The film really belongs to Van Fleet. You'll not forget her portrayal of an aged and stern pioneer farm woman who is just fighting for the place that's been home all her life. In my opinion Kazan got just as good a performance out of Jo Van Fleet maybe even better than the one she got an Oscar for in East Of Eden. In fact the whole film is sadly overlooked when judging Elia Kazan's work. I think it's a masterpiece.

As for Clift, Kazan originally wanted Marlon Brando, but when Brando proved unavailable he hired Clift who was becoming more available simply because of his unreliability due to his increased drinking. While he didn't stay clean and sober for the shoot, he respected Kazan and the film enough to be letter perfect on his days before the camera. Monty was on a sad downward spiral in his life though you would not know it from this film, the one preceding it Suddenly Last Summer and the one following it, Judgment At Nuremberg for which he got an Oscar nomination. He was one of the greatest screen actors there ever was, most of his work is classic. Ironically Marlon Brando would be hired when Clift died in 1966 for the starring role in Reflections Of A Golden Eye.

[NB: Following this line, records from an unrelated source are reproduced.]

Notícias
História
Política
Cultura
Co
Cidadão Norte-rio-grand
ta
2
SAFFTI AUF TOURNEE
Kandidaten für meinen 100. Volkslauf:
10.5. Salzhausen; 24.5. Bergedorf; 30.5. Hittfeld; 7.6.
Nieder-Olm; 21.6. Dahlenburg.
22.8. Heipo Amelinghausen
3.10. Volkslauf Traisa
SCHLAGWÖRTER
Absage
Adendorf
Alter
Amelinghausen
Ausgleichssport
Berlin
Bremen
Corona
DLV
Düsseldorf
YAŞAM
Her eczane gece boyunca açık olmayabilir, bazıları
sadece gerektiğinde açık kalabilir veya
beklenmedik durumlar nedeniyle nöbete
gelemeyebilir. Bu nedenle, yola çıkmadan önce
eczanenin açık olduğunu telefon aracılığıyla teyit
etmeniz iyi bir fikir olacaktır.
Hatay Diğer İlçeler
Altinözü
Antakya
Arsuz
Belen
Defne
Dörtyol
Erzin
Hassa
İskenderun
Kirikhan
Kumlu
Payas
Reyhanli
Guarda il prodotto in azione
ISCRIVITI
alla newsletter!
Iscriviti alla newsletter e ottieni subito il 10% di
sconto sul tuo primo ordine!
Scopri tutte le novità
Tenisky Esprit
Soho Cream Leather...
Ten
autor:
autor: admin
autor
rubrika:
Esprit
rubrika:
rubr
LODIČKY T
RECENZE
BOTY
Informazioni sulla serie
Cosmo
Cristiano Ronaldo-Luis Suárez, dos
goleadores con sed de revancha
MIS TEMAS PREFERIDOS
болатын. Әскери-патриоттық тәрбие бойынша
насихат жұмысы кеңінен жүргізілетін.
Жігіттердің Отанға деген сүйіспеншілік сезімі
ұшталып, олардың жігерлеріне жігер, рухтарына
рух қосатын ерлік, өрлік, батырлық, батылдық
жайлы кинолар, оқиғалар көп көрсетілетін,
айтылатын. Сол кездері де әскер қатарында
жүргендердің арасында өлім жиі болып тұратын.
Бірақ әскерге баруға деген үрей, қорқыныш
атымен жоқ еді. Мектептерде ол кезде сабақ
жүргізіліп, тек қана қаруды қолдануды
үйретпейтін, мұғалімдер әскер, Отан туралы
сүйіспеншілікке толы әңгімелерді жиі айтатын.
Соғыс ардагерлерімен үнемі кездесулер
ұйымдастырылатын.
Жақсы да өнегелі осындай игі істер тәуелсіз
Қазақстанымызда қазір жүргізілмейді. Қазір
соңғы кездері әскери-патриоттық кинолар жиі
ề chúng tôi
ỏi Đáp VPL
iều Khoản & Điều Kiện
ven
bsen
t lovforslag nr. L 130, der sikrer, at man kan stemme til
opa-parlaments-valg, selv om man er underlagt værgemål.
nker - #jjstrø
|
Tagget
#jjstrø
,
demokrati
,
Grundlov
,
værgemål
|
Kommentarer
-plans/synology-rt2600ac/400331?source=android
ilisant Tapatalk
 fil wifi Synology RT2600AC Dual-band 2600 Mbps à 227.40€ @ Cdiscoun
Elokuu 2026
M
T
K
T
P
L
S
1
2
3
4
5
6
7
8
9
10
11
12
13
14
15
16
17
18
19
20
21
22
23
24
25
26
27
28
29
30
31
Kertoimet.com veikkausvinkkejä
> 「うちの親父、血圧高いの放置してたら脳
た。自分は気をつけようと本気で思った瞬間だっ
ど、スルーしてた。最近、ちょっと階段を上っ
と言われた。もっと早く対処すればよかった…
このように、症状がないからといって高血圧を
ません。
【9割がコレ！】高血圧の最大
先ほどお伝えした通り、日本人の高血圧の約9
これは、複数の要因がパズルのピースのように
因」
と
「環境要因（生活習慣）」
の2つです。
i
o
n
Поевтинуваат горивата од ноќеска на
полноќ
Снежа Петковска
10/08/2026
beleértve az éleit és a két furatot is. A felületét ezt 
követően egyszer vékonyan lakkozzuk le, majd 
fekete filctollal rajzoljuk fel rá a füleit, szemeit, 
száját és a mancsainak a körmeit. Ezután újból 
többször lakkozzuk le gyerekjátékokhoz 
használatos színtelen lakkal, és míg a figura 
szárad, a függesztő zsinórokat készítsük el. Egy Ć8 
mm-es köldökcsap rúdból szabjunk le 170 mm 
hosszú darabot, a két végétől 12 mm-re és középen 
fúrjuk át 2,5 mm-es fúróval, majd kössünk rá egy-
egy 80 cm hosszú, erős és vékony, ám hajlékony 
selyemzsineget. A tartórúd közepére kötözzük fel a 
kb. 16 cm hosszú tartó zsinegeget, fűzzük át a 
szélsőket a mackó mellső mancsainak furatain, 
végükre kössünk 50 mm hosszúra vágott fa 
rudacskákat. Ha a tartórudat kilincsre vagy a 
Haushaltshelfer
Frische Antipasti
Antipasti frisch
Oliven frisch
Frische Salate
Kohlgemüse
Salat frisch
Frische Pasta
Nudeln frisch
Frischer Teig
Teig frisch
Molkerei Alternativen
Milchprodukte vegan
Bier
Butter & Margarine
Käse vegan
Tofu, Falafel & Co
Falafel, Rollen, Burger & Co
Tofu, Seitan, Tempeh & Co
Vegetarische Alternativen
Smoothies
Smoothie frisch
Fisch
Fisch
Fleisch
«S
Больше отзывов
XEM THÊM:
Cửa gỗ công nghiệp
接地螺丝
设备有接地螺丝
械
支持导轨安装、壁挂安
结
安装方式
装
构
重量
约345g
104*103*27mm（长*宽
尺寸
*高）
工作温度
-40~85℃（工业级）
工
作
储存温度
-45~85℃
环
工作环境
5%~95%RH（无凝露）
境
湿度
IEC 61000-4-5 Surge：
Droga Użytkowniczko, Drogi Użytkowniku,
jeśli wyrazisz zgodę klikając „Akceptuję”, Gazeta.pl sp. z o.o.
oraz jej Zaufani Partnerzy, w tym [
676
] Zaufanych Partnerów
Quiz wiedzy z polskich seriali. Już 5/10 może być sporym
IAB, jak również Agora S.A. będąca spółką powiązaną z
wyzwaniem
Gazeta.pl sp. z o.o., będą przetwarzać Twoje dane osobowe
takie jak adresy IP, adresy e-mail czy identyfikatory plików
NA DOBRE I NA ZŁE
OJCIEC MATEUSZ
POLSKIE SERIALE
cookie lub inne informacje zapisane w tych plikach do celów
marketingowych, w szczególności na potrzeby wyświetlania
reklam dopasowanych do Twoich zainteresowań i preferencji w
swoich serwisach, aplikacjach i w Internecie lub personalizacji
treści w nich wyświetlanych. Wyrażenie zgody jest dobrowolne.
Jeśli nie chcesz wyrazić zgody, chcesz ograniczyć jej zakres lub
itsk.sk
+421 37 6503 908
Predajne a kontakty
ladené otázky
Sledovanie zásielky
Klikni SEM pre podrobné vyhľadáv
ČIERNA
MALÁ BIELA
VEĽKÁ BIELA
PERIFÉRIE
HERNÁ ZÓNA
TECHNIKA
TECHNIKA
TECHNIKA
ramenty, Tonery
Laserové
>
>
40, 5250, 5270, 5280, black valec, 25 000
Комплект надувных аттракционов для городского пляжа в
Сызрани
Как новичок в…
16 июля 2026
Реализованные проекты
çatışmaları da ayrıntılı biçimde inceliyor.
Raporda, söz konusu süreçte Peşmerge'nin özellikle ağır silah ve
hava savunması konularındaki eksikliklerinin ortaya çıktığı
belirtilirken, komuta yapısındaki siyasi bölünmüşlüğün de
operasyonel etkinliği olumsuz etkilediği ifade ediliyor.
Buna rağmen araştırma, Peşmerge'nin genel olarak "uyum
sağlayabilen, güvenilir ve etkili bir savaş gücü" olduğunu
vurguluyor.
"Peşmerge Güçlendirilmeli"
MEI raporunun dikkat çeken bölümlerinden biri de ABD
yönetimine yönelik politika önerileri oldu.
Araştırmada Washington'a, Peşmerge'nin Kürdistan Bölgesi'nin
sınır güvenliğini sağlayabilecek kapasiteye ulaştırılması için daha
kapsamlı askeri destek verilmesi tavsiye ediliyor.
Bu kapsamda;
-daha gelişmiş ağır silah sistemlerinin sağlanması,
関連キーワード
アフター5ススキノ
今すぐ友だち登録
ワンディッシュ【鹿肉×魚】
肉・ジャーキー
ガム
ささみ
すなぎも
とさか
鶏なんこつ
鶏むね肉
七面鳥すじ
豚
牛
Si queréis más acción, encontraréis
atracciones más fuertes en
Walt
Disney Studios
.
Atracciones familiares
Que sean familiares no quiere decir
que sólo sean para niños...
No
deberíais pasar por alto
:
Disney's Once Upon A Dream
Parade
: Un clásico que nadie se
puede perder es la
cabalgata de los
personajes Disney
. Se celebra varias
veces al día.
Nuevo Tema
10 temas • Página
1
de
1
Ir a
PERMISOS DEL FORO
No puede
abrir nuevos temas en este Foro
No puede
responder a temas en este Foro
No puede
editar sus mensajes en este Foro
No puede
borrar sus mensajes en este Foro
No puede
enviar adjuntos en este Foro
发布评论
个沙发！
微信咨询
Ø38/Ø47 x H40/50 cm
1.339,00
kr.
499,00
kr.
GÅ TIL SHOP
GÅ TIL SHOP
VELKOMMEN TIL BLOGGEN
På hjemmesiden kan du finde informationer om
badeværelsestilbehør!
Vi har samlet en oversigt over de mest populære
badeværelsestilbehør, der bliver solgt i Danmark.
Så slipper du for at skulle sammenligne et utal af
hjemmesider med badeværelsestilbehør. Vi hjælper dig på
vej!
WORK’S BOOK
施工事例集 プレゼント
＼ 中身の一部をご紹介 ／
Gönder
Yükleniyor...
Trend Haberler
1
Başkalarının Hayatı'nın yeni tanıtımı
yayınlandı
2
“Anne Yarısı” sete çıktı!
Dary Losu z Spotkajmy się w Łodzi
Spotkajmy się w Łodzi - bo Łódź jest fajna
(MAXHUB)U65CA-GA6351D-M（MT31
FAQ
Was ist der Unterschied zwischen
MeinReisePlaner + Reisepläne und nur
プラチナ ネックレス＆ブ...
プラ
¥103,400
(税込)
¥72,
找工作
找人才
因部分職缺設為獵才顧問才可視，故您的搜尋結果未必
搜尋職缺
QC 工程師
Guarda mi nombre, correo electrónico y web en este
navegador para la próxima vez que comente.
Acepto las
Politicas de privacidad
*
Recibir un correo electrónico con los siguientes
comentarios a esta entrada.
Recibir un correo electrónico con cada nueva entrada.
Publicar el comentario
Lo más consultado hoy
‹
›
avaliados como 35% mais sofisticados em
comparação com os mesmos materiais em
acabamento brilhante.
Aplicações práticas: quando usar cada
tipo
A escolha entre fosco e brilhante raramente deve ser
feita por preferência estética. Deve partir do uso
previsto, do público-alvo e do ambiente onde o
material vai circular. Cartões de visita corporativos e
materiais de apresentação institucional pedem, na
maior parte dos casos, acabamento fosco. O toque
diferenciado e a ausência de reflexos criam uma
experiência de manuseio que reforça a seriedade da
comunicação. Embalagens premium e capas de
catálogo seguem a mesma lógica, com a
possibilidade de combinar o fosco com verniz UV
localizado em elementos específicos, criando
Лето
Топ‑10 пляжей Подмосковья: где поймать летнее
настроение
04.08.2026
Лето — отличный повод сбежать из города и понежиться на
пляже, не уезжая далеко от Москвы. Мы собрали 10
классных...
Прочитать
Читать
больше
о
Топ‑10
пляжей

Kazan has a real feel for the times in Wild River. It's not only good entertainment, but ought to be assigned viewing by political science professors who want to demonstrate the impact of the New Deal in American life during that period.

And this review is dedicated to a man who worked for over 15 years to get the Tennessee Valley Authority through Congress. Senator George W. Norris was one of the giants of the US Senate, his is a career for the most part that ought to be studied and emulated. We could use a lot more like him today in government.